After finding the line containing "For every layout" below, please output that line and each following one through the line containing "list [159, 1314, 1081, 1574]", exactly as written.

Supplied records below:

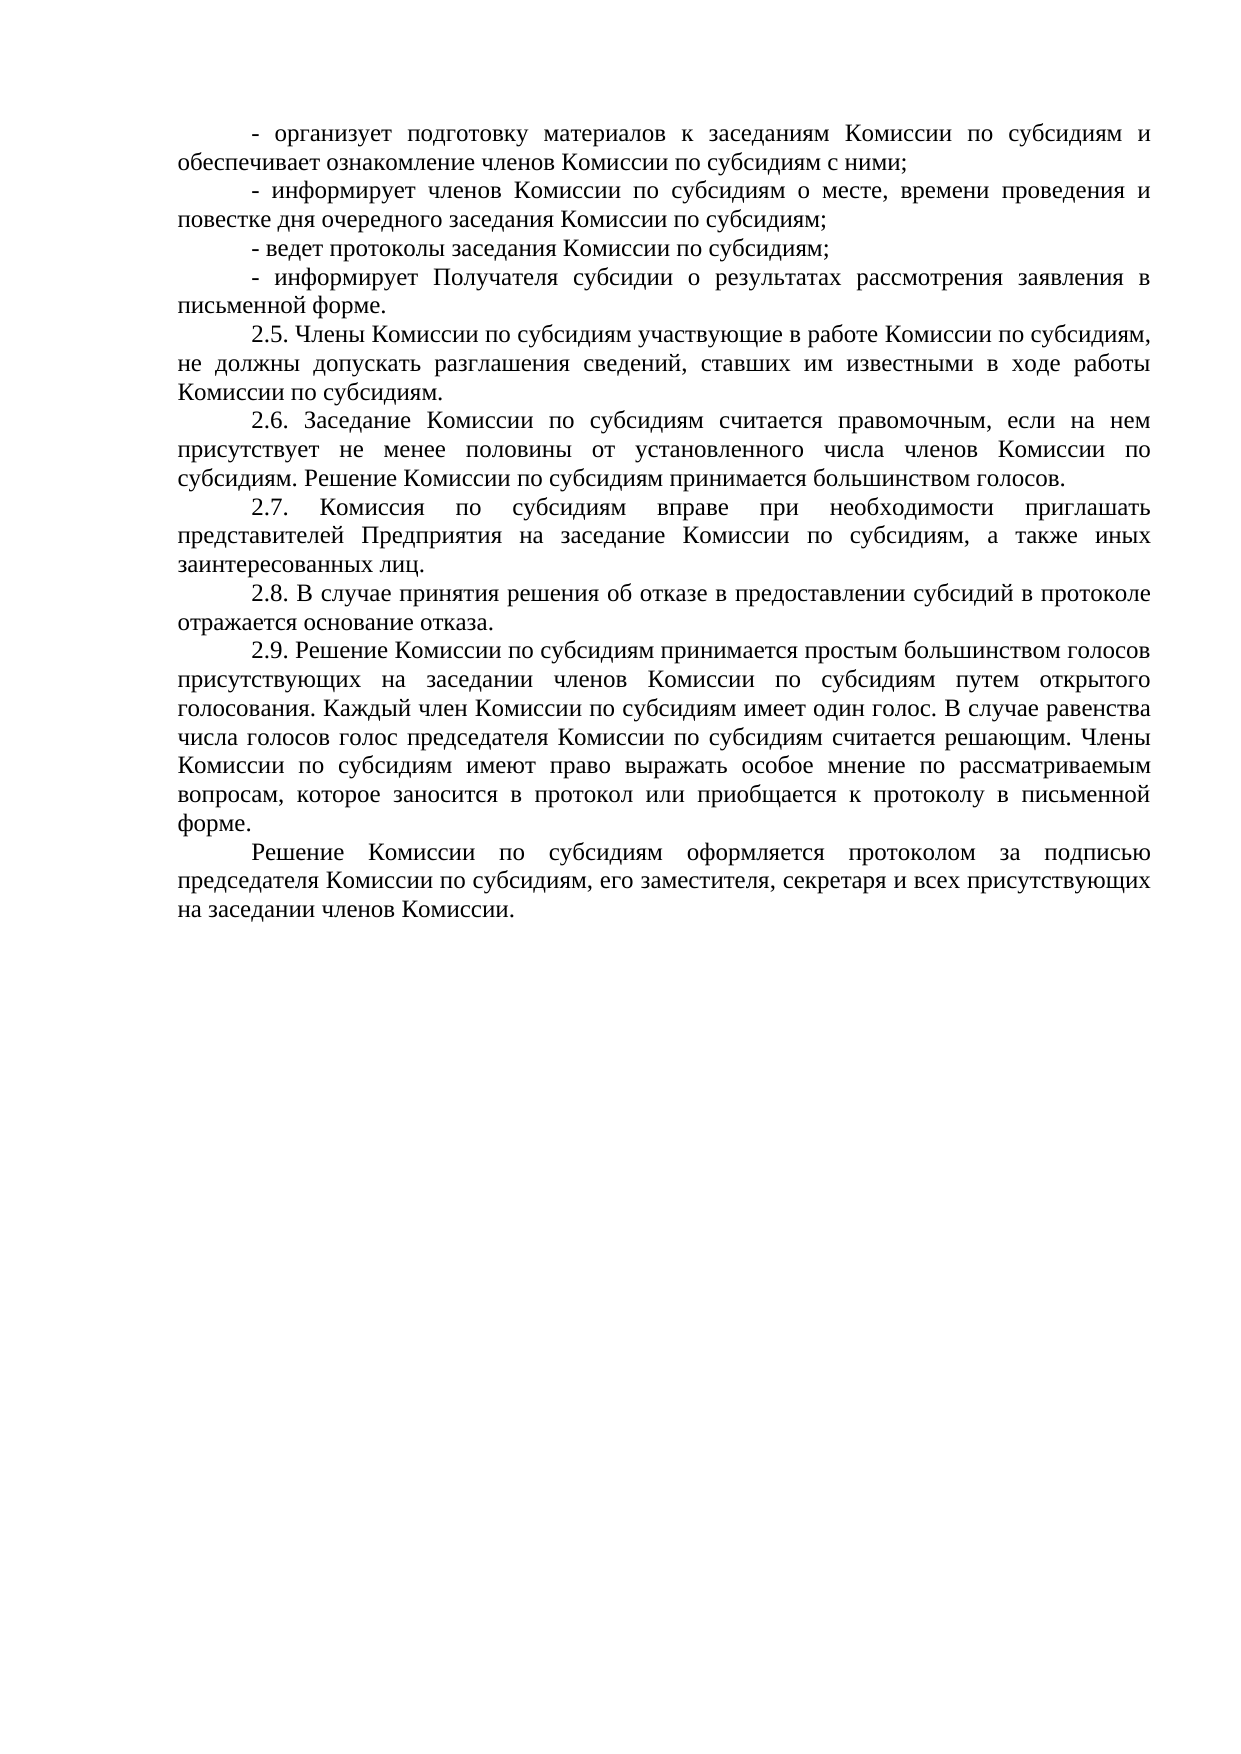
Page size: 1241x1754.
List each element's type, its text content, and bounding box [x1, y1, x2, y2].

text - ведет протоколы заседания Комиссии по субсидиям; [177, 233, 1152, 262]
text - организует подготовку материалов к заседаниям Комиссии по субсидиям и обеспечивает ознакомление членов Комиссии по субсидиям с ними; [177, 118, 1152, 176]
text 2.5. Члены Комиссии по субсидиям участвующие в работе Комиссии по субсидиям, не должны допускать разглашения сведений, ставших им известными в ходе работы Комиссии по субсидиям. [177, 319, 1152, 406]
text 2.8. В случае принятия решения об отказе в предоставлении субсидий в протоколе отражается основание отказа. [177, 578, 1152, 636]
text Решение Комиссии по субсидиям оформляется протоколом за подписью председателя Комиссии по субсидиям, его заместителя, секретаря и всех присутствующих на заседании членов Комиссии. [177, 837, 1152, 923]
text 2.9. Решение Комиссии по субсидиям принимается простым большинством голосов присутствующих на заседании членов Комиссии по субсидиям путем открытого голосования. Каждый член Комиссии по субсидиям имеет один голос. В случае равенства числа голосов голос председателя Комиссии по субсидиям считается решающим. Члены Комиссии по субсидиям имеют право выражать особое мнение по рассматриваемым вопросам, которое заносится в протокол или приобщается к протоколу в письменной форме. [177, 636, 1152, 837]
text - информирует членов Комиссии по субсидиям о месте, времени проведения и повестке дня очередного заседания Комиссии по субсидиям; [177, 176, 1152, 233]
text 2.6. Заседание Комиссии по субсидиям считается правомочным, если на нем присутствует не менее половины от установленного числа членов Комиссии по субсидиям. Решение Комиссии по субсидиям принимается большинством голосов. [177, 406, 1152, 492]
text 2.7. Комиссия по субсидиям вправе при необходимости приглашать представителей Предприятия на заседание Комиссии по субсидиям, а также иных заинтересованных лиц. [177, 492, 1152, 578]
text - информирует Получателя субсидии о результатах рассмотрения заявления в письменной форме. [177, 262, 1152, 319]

End of Supplied records.
Supplied records below:

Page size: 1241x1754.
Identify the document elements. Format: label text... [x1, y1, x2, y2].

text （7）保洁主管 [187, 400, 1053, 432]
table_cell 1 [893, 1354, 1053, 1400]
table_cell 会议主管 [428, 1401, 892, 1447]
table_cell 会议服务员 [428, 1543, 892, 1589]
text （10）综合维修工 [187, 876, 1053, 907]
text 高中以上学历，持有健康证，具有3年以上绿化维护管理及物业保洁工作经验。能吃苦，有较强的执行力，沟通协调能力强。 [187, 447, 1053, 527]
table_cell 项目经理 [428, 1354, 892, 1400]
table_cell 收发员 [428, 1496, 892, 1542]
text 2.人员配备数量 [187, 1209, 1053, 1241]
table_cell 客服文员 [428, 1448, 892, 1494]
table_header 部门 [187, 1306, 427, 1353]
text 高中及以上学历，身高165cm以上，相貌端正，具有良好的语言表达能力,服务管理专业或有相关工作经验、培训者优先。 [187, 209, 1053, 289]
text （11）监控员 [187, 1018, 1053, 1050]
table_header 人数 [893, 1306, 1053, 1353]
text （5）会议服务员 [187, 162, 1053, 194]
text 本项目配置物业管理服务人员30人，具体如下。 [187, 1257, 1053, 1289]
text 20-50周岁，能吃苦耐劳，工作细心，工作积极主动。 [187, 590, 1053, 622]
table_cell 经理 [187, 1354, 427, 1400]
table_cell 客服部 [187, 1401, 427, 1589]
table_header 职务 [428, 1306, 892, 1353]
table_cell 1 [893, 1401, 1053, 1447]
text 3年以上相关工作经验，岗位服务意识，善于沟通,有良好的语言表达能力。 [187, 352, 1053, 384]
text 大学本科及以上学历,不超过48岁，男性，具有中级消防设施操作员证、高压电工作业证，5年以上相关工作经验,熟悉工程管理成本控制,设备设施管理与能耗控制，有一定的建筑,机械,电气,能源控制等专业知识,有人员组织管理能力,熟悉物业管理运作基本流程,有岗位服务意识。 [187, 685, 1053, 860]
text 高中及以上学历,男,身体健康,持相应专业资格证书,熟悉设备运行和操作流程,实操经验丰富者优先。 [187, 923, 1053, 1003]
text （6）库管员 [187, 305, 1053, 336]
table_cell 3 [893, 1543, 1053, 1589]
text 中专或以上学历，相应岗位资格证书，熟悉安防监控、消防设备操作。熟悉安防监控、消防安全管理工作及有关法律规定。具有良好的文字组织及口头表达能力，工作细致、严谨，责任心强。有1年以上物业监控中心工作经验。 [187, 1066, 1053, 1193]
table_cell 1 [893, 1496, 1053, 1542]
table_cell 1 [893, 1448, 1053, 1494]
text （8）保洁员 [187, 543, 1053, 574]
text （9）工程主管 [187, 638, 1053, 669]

End of Supplied records.
Supplied records below:

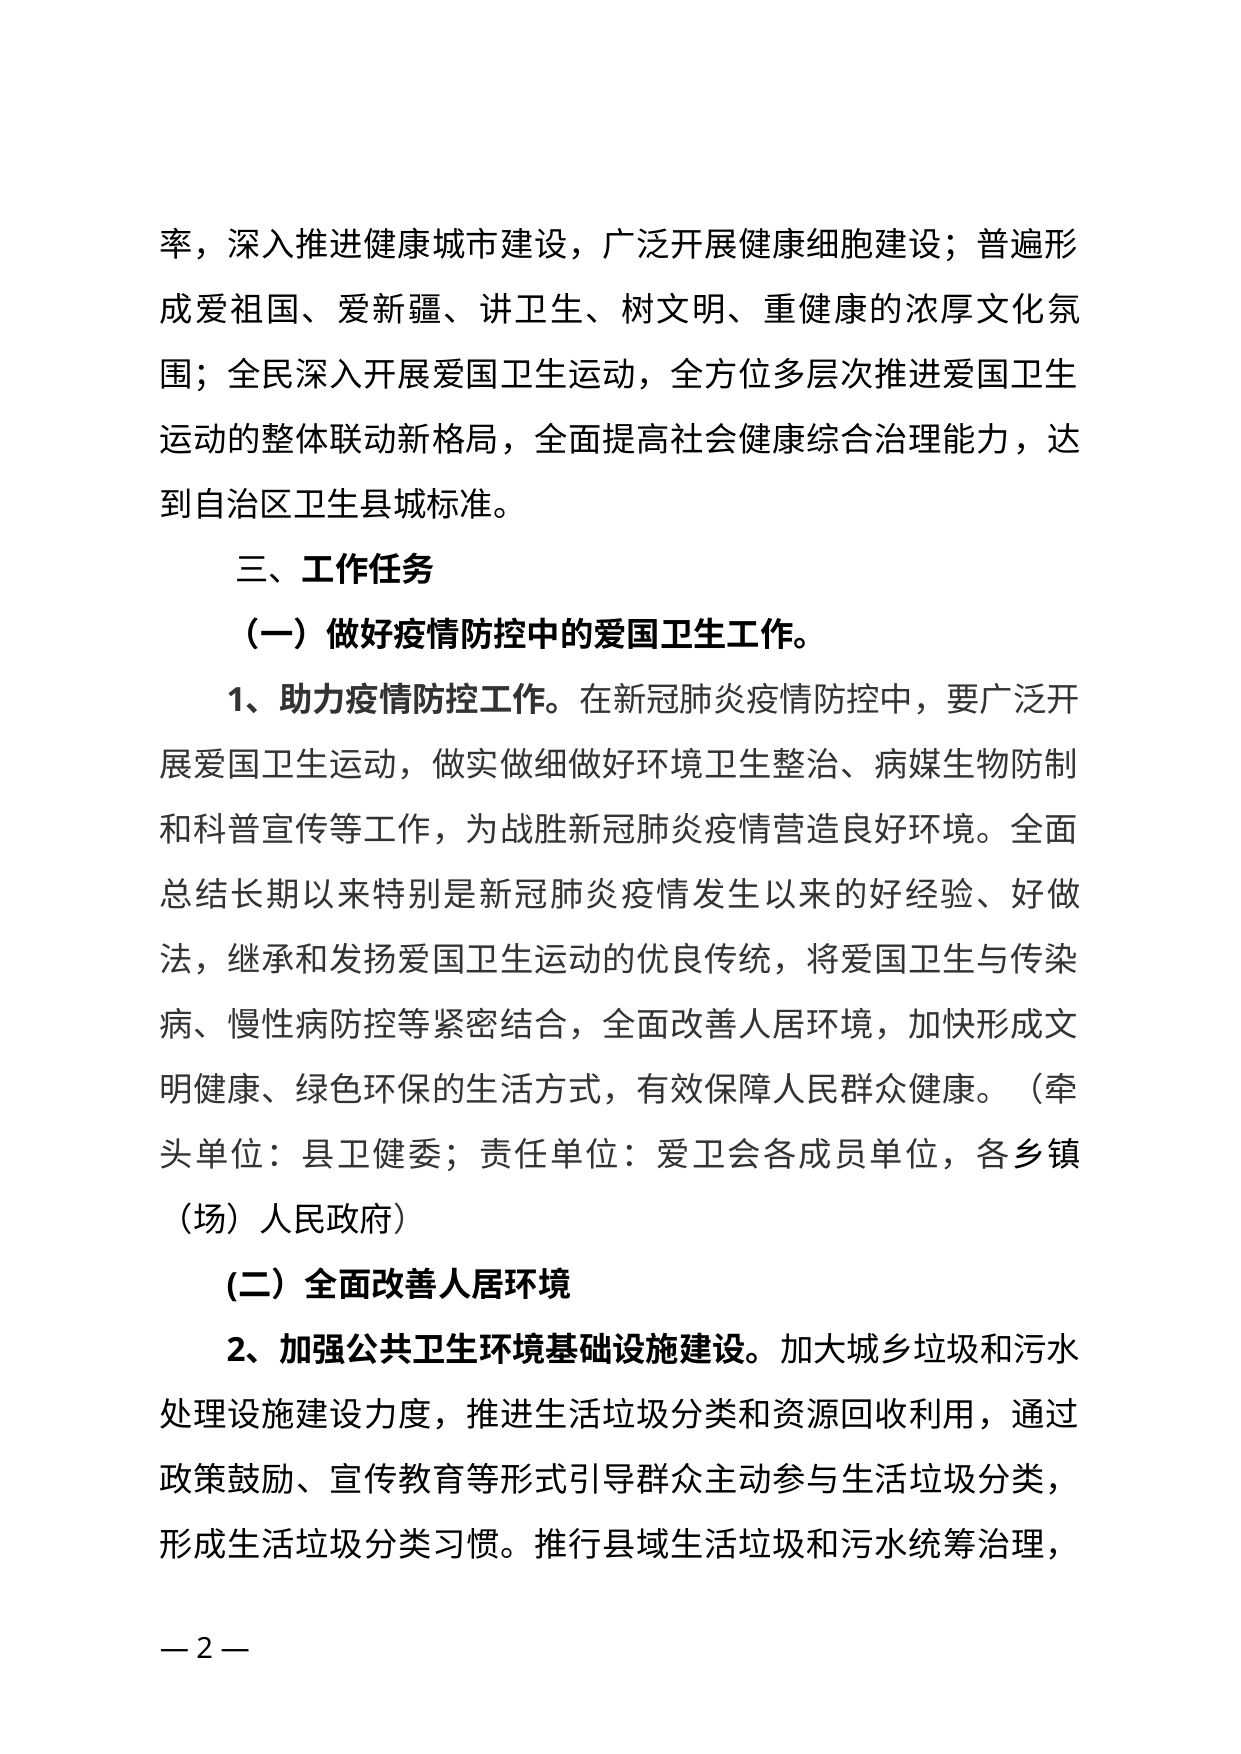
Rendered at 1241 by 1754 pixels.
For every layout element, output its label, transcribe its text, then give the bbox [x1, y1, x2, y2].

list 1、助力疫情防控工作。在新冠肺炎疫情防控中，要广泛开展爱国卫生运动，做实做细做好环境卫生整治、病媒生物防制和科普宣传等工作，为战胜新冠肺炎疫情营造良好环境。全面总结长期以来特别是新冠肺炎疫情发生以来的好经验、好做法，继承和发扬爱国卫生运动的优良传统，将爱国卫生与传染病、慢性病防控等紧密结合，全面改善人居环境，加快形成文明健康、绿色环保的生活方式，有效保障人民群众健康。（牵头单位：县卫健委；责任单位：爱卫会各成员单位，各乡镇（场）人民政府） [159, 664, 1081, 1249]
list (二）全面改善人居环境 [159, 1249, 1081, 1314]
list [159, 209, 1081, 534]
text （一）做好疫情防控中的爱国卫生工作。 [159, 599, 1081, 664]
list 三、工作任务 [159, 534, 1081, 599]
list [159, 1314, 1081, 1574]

End of Supplied records.

▶ [Solution below]:
For every layout element, output its label, transcribe its text, then give the bbox [x1, y1, x2, y2].

list 1、助力疫情防控工作。在新冠肺炎疫情防控中，要广泛开展爱国卫生运动，做实做细做好环境卫生整治、病媒生物防制和科普宣传等工作，为战胜新冠肺炎疫情营造良好环境。全面总结长期以来特别是新冠肺炎疫情发生以来的好经验、好做法，继承和发扬爱国卫生运动的优良传统，将爱国卫生与传染病、慢性病防控等紧密结合，全面改善人居环境，加快形成文明健康、绿色环保的生活方式，有效保障人民群众健康。（牵头单位：县卫健委；责任单位：爱卫会各成员单位，各乡镇（场）人民政府） [159, 664, 1081, 1249]
list (二）全面改善人居环境 [159, 1249, 1081, 1314]
list [159, 209, 1081, 534]
text （一）做好疫情防控中的爱国卫生工作。 [159, 599, 1081, 664]
list 三、工作任务 [159, 534, 1081, 599]
list [159, 1314, 1081, 1574]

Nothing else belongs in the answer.